State v. Jackson, ___ N.C. App. ___, 810 S.E.2d 397 (Feb. 20, 2018)

In this first-degree murder case, the trial court did not abuse its discretion by allowing the State to elicit testimony from a supplemental rebuttal expert, Dr. Wolfe, first disclosed by the State during trial. The defendant asserted a violation of G.S. 15A-903(a)(2)’s pretrial expert witness disclosure requirements. The State did not disclose Wolfe, her opinion or expert report before trial. The State offered Wolfe in response to its receipt, right before jury selection, of a primary defense expert’s final report, which differed from the expert’s previously supplied report. Wolfe was a supplemental rebuttal witness, not the State’s sole rebuttal witness, nor a primary expert introducing new evidence. The defendant was able to fully examine Wolfe and the basis for her opinion during a voir dire held eight days before her trial testimony. The trial court set parameters limiting Wolfe’s testimony, and the defendant received the required discovery eight days before she testified. No court was held on four of these days, providing the defense an opportunity to prepare for her testimony.
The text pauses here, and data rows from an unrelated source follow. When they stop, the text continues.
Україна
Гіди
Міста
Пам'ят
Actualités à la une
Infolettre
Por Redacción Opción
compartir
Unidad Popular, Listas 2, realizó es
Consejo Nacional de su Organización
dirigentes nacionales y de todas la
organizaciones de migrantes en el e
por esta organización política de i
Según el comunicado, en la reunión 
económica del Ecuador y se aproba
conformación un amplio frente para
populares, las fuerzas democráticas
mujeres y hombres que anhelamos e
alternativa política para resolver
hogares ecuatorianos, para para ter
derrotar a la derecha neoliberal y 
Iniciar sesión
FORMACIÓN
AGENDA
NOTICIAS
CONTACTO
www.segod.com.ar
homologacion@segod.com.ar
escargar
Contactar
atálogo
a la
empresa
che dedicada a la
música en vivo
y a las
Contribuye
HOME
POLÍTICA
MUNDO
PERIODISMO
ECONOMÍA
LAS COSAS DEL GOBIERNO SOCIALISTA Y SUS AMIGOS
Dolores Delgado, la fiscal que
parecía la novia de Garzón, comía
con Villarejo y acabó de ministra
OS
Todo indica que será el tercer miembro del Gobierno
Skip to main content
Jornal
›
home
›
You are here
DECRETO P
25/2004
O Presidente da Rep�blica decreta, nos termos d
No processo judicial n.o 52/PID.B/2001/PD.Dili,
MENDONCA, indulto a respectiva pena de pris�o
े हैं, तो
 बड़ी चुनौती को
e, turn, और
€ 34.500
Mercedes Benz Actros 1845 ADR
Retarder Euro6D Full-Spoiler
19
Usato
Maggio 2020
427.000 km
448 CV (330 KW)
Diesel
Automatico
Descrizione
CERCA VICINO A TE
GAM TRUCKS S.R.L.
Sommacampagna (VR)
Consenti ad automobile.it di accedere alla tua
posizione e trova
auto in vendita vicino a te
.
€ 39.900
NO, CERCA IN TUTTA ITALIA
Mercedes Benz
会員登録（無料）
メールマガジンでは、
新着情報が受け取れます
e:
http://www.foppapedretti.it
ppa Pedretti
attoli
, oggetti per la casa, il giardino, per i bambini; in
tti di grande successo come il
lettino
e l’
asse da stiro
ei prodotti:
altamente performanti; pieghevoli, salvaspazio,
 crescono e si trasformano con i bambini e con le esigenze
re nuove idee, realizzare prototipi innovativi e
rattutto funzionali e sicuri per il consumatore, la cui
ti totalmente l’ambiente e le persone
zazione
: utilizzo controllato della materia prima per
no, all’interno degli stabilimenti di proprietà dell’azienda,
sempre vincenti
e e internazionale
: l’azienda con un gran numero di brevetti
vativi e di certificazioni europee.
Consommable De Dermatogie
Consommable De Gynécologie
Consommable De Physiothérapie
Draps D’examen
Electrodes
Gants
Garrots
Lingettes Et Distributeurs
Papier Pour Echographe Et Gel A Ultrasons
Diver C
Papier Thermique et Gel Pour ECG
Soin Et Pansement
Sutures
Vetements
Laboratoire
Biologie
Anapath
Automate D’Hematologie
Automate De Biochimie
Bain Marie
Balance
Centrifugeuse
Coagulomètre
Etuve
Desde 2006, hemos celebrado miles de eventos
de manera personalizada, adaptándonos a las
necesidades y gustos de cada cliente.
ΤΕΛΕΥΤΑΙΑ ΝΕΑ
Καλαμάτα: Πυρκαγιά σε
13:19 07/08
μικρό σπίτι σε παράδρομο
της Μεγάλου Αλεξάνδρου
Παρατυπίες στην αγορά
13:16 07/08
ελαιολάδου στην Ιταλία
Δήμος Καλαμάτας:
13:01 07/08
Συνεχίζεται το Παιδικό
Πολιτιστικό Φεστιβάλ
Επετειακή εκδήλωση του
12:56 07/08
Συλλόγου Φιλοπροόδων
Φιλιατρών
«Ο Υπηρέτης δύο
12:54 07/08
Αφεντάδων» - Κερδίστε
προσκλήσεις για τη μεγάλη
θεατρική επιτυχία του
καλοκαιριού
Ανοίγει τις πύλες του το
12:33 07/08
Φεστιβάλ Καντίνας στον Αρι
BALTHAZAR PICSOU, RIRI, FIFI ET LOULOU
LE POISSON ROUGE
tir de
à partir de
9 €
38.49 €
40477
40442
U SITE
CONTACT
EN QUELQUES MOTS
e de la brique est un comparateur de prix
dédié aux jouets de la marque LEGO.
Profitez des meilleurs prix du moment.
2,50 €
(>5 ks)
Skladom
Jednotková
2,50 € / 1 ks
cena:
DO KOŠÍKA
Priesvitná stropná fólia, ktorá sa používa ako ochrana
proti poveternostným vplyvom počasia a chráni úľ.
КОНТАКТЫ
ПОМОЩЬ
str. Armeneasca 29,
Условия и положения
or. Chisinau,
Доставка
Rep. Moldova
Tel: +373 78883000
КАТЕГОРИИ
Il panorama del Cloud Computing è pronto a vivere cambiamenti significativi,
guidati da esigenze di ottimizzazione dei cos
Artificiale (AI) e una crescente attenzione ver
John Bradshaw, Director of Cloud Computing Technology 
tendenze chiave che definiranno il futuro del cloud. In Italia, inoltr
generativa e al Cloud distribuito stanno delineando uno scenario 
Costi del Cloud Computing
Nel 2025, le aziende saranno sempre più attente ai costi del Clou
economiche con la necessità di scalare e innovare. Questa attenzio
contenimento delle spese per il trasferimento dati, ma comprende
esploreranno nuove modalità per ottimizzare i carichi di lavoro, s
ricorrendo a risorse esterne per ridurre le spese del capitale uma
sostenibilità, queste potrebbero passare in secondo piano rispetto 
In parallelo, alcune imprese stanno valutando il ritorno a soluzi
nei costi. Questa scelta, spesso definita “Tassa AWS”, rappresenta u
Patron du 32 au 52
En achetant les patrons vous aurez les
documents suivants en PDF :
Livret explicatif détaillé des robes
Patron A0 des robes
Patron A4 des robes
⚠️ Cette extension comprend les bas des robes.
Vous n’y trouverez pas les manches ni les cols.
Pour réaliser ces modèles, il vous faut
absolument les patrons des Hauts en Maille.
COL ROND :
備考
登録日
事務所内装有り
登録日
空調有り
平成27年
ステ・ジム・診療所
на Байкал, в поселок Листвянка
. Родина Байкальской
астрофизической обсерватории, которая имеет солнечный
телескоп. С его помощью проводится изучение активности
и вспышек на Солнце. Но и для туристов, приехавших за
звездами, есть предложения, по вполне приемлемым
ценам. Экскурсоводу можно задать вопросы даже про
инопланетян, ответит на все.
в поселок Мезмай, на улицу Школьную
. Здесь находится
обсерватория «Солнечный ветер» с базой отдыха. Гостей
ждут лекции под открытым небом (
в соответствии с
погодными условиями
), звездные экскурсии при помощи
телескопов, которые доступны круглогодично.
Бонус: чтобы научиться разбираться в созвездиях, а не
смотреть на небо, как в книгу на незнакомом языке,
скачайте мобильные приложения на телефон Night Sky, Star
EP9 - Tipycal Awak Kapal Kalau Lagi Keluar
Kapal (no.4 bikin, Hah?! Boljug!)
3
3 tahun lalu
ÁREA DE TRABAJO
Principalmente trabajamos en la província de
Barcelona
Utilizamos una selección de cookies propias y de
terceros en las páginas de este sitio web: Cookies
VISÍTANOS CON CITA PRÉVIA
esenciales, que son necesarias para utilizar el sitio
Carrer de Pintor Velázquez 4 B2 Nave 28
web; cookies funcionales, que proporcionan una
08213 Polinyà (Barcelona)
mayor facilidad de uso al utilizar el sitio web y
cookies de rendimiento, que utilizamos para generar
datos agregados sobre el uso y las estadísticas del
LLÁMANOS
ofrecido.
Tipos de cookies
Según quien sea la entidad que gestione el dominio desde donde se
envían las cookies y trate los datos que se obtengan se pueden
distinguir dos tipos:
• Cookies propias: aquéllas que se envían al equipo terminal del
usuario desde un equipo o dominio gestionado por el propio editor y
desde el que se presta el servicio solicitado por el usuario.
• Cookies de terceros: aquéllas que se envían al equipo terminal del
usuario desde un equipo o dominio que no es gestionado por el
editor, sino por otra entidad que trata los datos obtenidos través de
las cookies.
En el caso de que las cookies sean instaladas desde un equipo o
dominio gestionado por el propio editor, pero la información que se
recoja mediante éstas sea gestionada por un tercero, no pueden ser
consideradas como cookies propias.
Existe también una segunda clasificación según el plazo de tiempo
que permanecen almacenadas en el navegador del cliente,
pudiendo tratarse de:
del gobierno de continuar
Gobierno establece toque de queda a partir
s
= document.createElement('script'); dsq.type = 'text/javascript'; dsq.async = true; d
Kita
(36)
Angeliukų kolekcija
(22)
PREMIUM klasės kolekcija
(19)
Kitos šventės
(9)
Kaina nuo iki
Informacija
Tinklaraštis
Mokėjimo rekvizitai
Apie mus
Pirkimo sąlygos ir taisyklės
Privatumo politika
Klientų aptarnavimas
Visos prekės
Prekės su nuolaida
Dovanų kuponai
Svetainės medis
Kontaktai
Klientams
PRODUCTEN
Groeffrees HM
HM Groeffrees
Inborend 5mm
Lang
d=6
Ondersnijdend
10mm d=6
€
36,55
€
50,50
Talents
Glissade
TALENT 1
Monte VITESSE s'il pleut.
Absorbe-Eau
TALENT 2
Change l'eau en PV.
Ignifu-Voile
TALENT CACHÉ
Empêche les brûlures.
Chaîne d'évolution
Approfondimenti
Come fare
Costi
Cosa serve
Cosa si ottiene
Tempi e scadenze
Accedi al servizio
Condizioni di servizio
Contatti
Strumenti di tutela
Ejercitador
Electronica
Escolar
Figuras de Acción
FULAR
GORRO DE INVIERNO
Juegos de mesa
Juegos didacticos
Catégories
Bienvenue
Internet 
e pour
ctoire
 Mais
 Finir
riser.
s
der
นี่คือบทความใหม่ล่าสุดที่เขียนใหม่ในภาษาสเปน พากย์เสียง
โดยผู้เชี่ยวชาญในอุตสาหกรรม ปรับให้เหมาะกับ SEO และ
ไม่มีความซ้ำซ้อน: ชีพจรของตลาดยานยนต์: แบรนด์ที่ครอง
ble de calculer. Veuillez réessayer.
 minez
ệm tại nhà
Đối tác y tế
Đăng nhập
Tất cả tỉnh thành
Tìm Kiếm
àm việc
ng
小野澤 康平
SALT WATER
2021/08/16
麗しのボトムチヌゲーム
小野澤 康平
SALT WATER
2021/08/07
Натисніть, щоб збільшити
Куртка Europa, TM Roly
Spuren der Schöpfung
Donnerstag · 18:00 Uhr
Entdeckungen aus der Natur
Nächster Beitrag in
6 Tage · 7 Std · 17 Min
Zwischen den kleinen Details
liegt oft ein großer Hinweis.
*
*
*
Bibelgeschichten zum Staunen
Although the defense moved to continue its expert’s voir dire examination based on the timing of the State’s discovery disclosures (Wolfe initially was offered as a rebuttal witness on the Dabuert voir dire of the defendant’s expert; when the trial court found that the defendant’s expert satisfied Rule 702, Wolfe was offered as a rebuttal expert at trial), it never moved for a trial continuance or requested more time to prepare for Wolfe’s rebuttal. Thus, the defendant failed to show that the trial court abused its discretion in allowing Wolfe’s limited rebuttal testimony.